• [Directions for this task]
Use the entries below and reproduce exactly the lines from the one containing "TABLE 2 Frequency" down to the one containing "FIG. 8. (a),(b)", both of them included.
****************************************
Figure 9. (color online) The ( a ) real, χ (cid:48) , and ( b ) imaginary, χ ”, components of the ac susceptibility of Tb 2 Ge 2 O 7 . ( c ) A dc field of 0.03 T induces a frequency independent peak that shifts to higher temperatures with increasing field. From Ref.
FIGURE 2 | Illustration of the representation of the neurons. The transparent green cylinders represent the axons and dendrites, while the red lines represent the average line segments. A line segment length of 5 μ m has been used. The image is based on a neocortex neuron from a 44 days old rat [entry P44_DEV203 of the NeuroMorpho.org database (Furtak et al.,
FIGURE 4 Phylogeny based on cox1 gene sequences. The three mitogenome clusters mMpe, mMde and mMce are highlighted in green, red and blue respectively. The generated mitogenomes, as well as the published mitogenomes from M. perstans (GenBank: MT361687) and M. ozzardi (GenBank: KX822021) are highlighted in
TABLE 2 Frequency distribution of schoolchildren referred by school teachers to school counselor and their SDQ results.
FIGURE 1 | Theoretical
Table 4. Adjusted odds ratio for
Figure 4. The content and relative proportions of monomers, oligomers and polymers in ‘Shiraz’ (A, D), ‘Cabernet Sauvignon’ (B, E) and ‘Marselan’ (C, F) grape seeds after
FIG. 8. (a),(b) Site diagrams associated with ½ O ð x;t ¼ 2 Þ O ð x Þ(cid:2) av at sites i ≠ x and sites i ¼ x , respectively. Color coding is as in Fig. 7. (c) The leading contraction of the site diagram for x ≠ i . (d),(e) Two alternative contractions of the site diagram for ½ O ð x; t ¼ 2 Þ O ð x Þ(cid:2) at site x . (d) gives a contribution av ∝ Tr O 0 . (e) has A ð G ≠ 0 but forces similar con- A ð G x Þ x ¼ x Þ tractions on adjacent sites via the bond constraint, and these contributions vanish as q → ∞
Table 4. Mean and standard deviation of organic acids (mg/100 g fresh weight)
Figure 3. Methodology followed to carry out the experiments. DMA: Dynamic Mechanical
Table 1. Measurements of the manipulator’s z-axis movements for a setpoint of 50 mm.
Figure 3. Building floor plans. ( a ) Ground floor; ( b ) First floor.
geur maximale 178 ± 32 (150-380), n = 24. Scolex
****************************************
• [Your solution]
TABLE 2 Frequency distribution of schoolchildren referred by school teachers to school counselor and their SDQ results.
FIGURE 1 | Theoretical
Table 4. Adjusted odds ratio for
Figure 4. The content and relative proportions of monomers, oligomers and polymers in ‘Shiraz’ (A, D), ‘Cabernet Sauvignon’ (B, E) and ‘Marselan’ (C, F) grape seeds after
FIG. 8. (a),(b) Site diagrams associated with ½ O ð x;t ¼ 2 Þ O ð x Þ(cid:2) av at sites i ≠ x and sites i ¼ x , respectively. Color coding is as in Fig. 7. (c) The leading contraction of the site diagram for x ≠ i . (d),(e) Two alternative contractions of the site diagram for ½ O ð x; t ¼ 2 Þ O ð x Þ(cid:2) at site x . (d) gives a contribution av ∝ Tr O 0 . (e) has A ð G ≠ 0 but forces similar con- A ð G x Þ x ¼ x Þ tractions on adjacent sites via the bond constraint, and these contributions vanish as q → ∞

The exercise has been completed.